[Dataset rows]
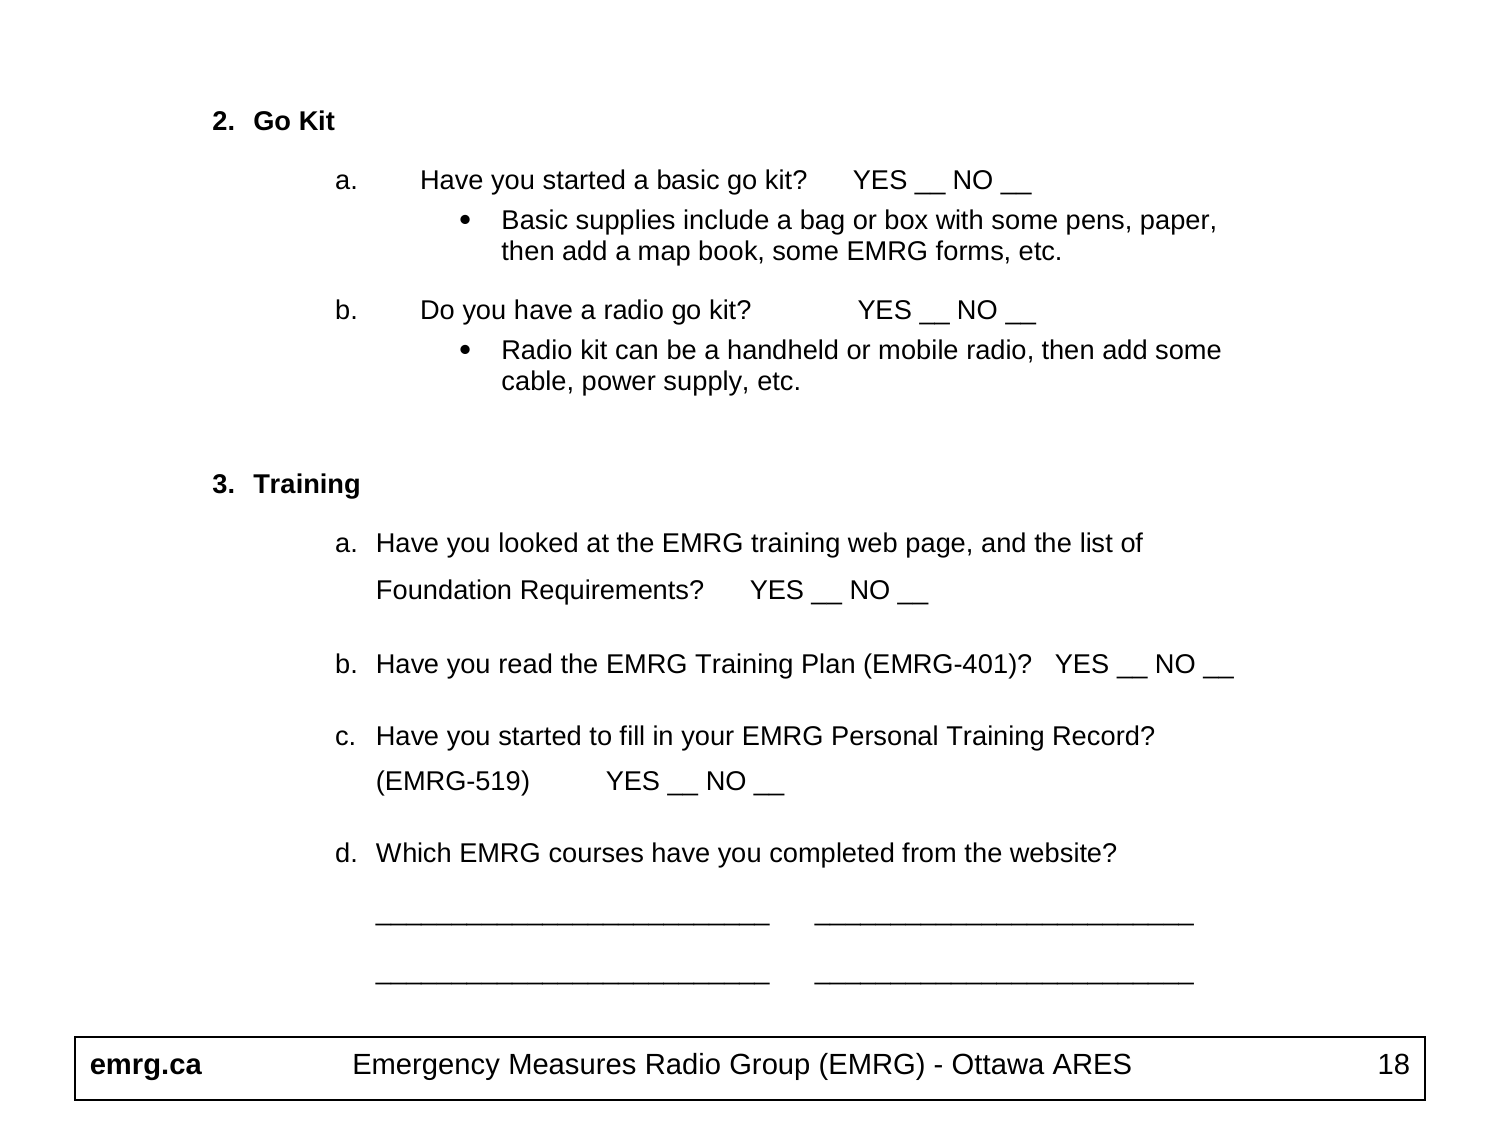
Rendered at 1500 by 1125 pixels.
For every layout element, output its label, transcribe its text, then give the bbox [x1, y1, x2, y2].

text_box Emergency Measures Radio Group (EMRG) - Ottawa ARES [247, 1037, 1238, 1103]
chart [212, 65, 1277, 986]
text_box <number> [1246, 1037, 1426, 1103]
...
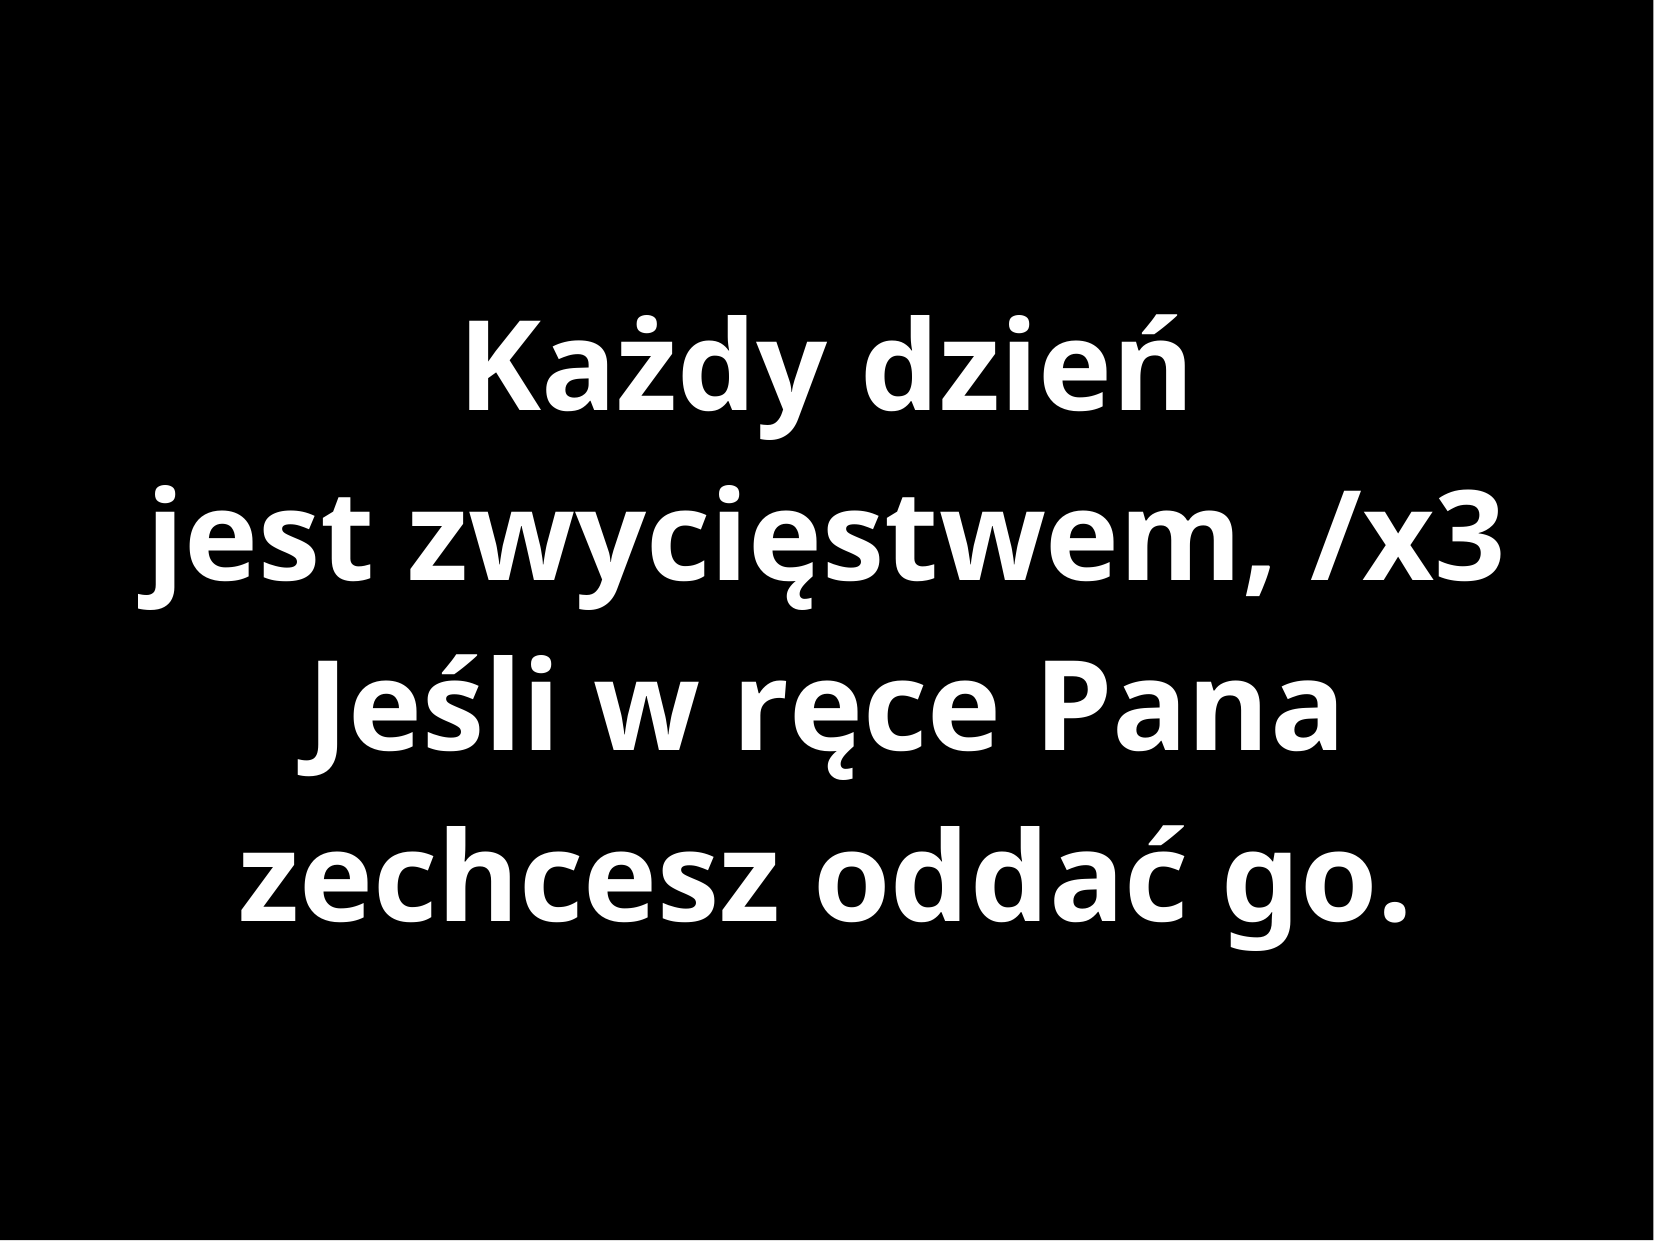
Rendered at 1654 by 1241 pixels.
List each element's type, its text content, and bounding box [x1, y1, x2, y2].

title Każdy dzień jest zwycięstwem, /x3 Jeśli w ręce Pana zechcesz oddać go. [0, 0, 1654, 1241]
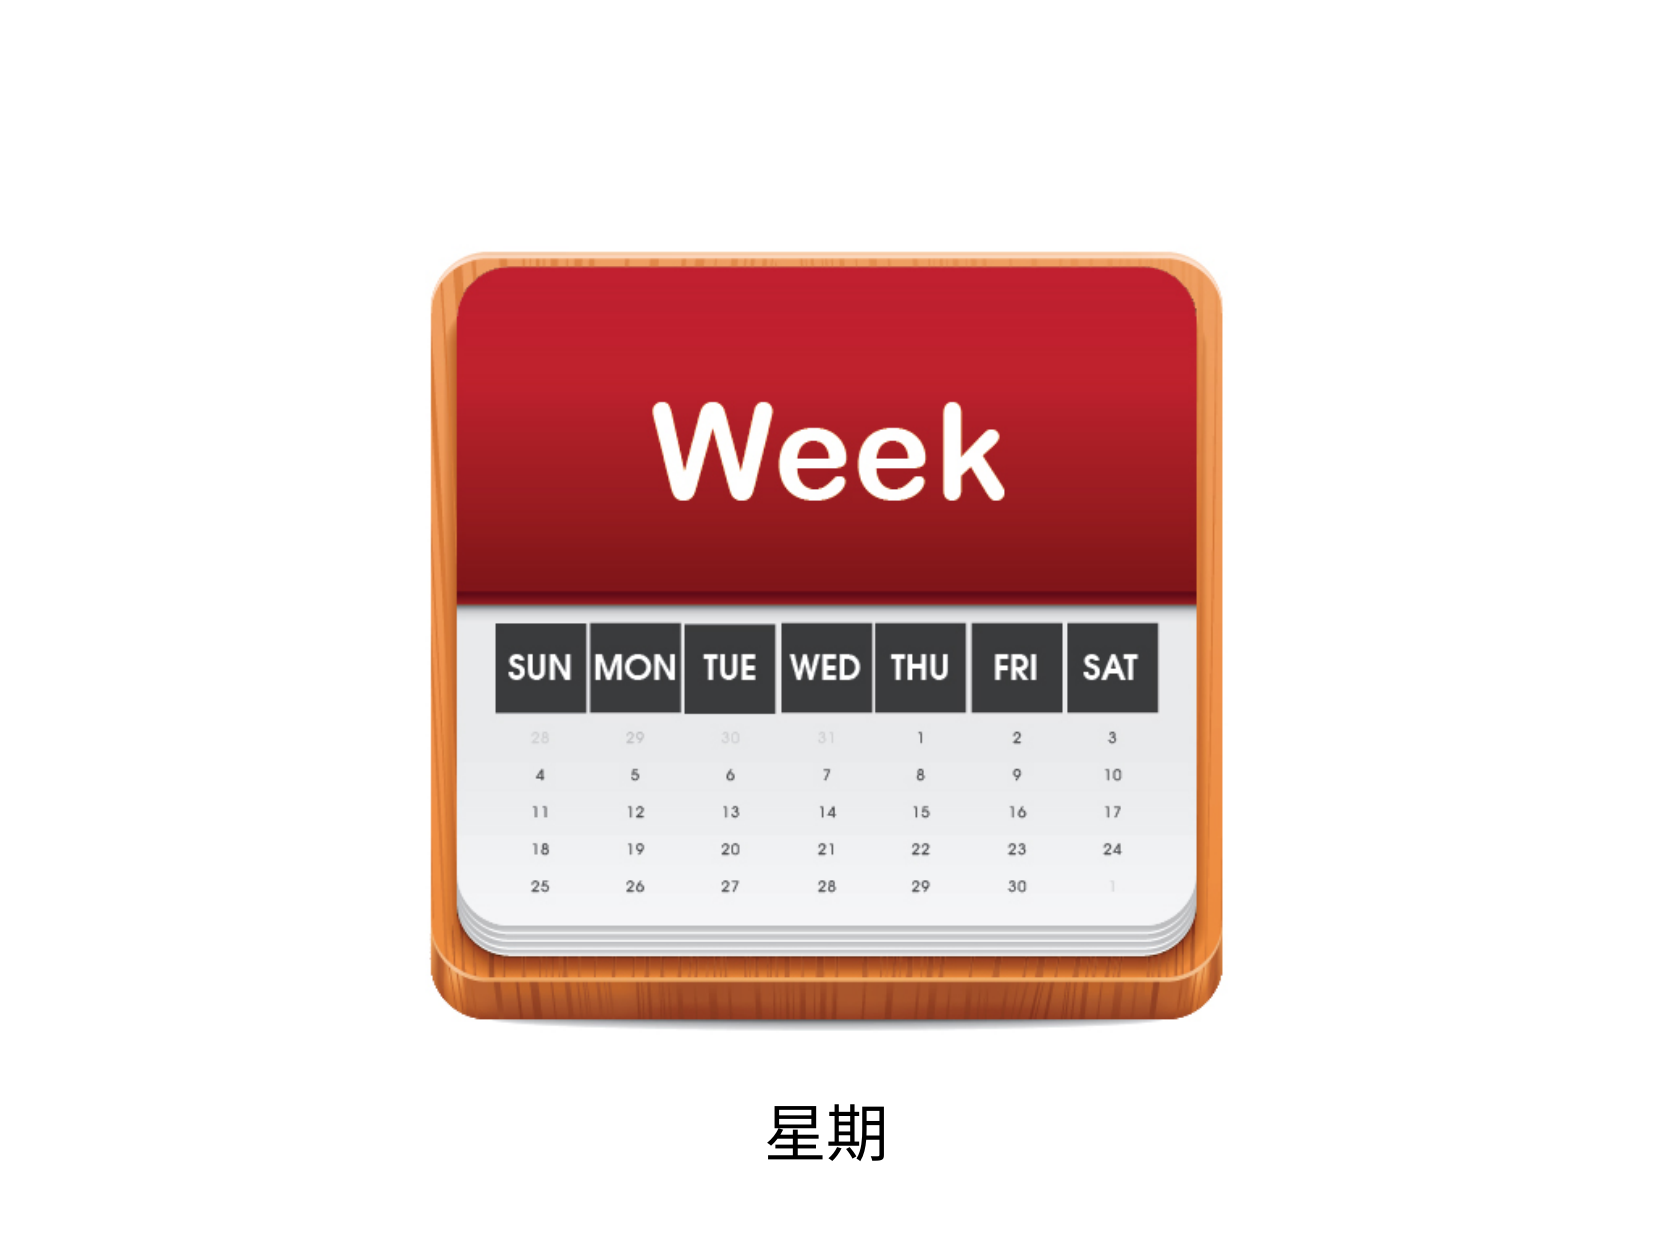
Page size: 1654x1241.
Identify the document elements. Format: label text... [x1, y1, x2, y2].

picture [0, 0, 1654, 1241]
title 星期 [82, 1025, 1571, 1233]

## Aim
Could you duplicate the lines above from the line with "Rendered at 1654 by 1241 pixels." to the line with "title Każdy dzień", both included, and nothing more?

## Output of the exercise
Rendered at 1654 by 1241 pixels.
List each element's type, its text content, and bounding box [x1, y1, x2, y2].

title Każdy dzień jest zwycięstwem, /x3 Jeśli w ręce Pana zechcesz oddać go. [0, 0, 1654, 1241]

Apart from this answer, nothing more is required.